According to The Way They Learn by Cynthia Ulrich Tobias (a book I highly recommend for parents, especially homeschoolers), the three modes are defined this way:
- Visual—learning by seeing and watching.
- Kinesthetic—learning by becoming physically involved and actually doing something with what’s being learned.
- Auditory—learning by listening to verbal instructions; remembering by forming the sounds of words.
I, personally, fall strongly into the visual category. I have to read something myself to understand it. I was the kind of student who learned better from the text than the teacher, unless the teacher used the chalkboard a lot. My secondary mode of learning is kinesthetic. I’m almost entirely not auditory.
But a lot of people are. Auditory, that is. Which is what led me to give serious thought to audiobooks when some writer friends (namely Keven Newsome, author of supernatural thriller Winter) began prodding me to consider making an audiobook version of Finding Angel.
Sure, the learning style was the springboard for me, but what I realized is that there are gobs of reasons people choose audiobooks.
A busy schedule—audiobooks allow for multitasking. You can do housework or jog or scrapbook while listening to a book.
A long car commute—much better than driving and texting!
Family time—letting the whole fam participate in a story at the same time. You can even pause the audiobook and discuss things…hint, hint, homeschoolers J.
There are plenty of other reasons as well, many of which I’m probably not aware. But the point isn’t why audiobooks are good things, simply that they are.
So, then, what to do about it?
*Quick aside—this is not a how-to article. Just sayin’.

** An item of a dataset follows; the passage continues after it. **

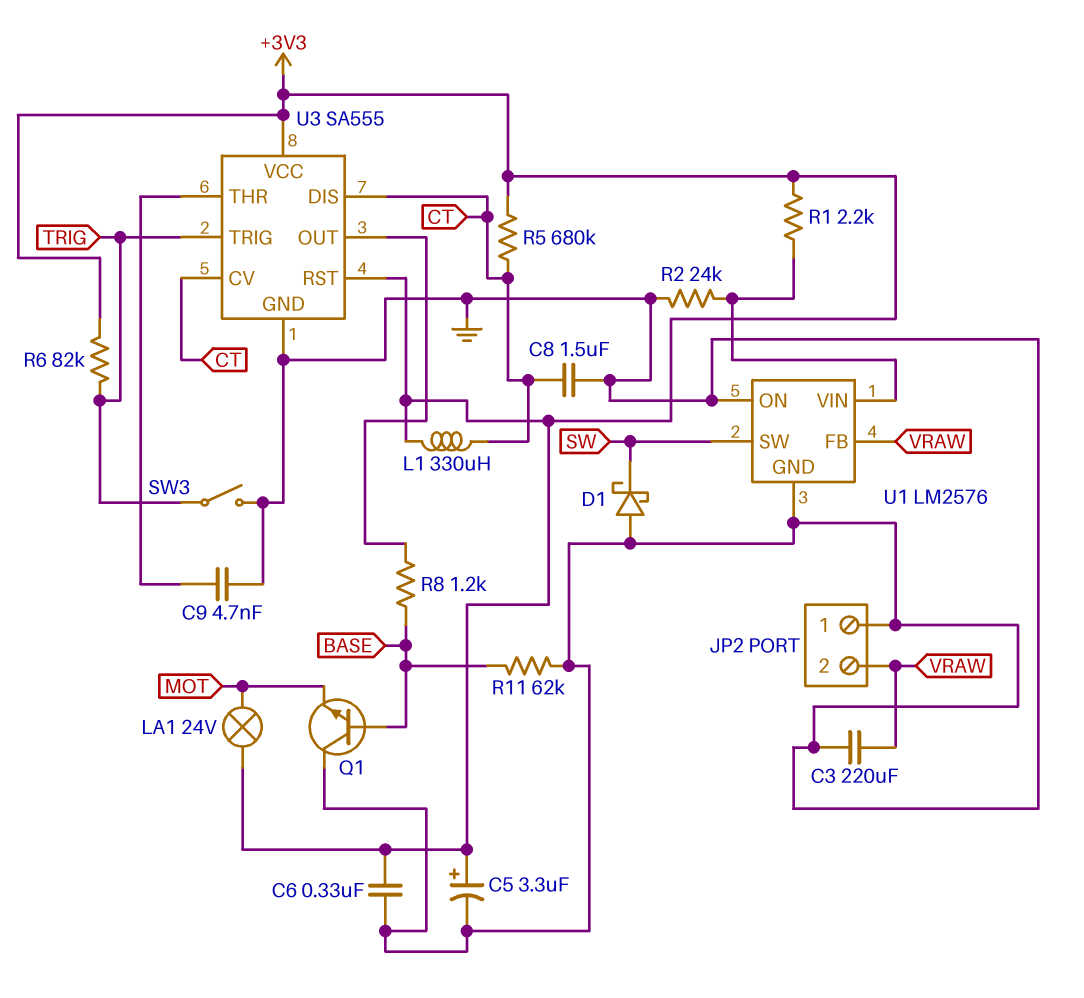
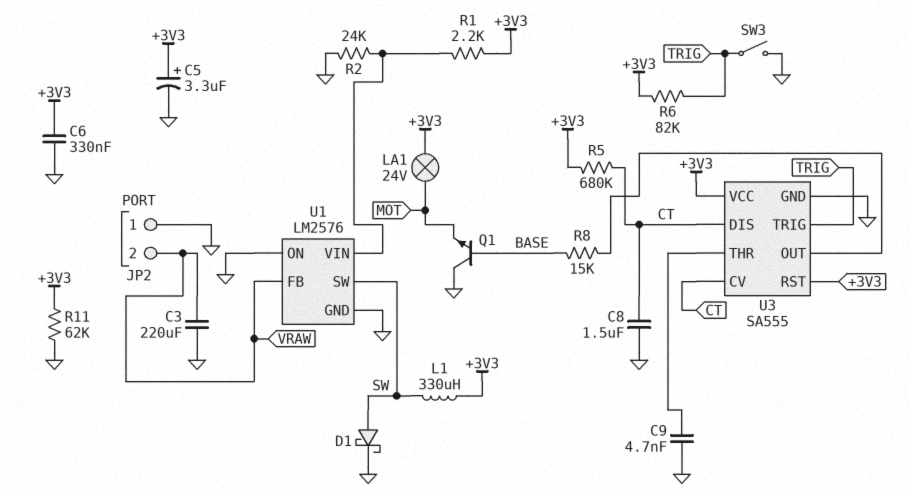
D1: schottky (A GND, K SW) -> schottky (A SW, K GND)
L1: 330uH (+3V3, CT) -> 330uH (+3V3, SW)
R8: 1.2k (BASE, U3/OUT) -> 15k (BASE, U3/OUT)
R11: 62k (BASE, GND) -> 62k (+3V3, GND)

I needed a narrator, and Keven recommended using ACX.com, as he’d had a good experience there. I’ll be honest, I was a bit skeptical. I wasn’t sure I’d find the right voice as Angel is a teenager and I wanted a voice that fit that age. And I figured if I did find the right one, I wouldn’t be able to afford her.
Still, I followed all the steps and got Finding Angel in their system and started listening to sample narrators. In the very first batch was a narrator named Jeanne Whitehouse.
She sounded exactly the way I imagined Angel to sound. Exactly.
In case you didn’t catch that: Exactly. Like. Angel. And it was the very first day.
This was too good to be true, right?
Oh, it gets better. I hadn’t even thought about the fact that many of my characters have Irish-like accents. (Not exactly Irish, but darn close.) But one of Jeanne’s samples included a piece that involved…you guessed it…Irish accents.
But what if she didn’t like my story? Or we couldn’t agree on the payment option (technical stuff—go to ACX.com for more info)?
Oh, worry not. She got back to me right away, with the first chapter of Finding Angel…and I knew. I knew immediately she was the one! And yes, she was a doll to work with the whole time.
Chapter by chapter she recorded and I listened. I was blown away by how few times I needed to ask for adjustments. And when I did need to, she got the changes right in one try. A few months later, we had the whole thing finished. And Keven (he keeps sneaking in here, doesn’t he?) made the necessary adjustments to my book cover so it would fit that square shape of an audiobook cover.